Now lets just take the columns 1 and 2 because these has the information of which gene is annotated to which organism and copy an annotation file to here:

cut -f1,2 combined.prodigal.cdhit.best.accepted.m8 > combined.prodigal.ann
cp /home/local/27626/exercises/metagenomics/Bacteria.06062013.map .

Now we have:

  1. Count matrix with genes (count.matrix.tab)
  2. Annotation of genes to species-ids (combined.prodigal.ann)
  3. Annotation of species-ids to species names (Bacteria.06062013.map)
This we will use to create an abundance measure of the species in our sample using an R-script.
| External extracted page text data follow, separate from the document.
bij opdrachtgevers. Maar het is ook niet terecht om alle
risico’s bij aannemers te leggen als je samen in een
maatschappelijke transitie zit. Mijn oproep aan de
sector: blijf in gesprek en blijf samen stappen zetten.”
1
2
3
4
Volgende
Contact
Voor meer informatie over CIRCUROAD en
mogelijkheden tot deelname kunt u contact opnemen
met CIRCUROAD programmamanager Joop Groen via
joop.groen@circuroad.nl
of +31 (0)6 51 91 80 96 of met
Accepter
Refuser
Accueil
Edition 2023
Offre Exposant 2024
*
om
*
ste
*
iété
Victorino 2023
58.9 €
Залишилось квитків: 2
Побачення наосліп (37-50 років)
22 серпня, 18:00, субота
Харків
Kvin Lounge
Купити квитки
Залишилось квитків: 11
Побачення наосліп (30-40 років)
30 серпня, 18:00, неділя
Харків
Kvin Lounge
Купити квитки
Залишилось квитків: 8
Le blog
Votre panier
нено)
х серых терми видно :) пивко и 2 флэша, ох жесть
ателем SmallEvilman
For each species we determine the abundance of it as the 75% quantile of all genes annotated to that particular species:

R --vanilla count_matrix.tab combined.prodigal.ann Bacteria.06062013.map species_matrix.tab < /home/local/27626/bin/create_species_matrix.R

The script outputs the species matrix and a plot of how many genes that was annotated to each species - try to take a look at the species matrix and at the plot

less species_matrix.tab

acroread genes_pr_species.pdf &
Q10. When looking at the plot, were there many species for which we could identify most genes? Can you think of how to improve this?

Lets plot the species-abundance versus each other in our two samples.

R
library(ggplot2)
d = read.table("species_matrix.tab", header=TRUE, sep="\t")
p = ggplot(d, aes(x=MH0032, y=MH0047)) + stat_binhex(bins=50) + scale_fill_continuous(name="No. species", low="grey50", high="blue")
p + geom_abline(a=1, col="white") + labs(title="Species counts", x="Abundance in MH0032", y="Abundance in MH0047")
ggsave("species.count.hex.pdf")
Q11. Are there some species with differential abundance between the two samples?

Additional analyses that can be done

We can investigate the abundance of different functional characteristics. This can be achieved by eg. blasting all of our genes to different databases such as ncbi-nt, kegg, eggnog etc. Additionally one can cluster the genes according to gene abundance and try to use that to identify organisms in the community.


Congratulations you finished the exercise!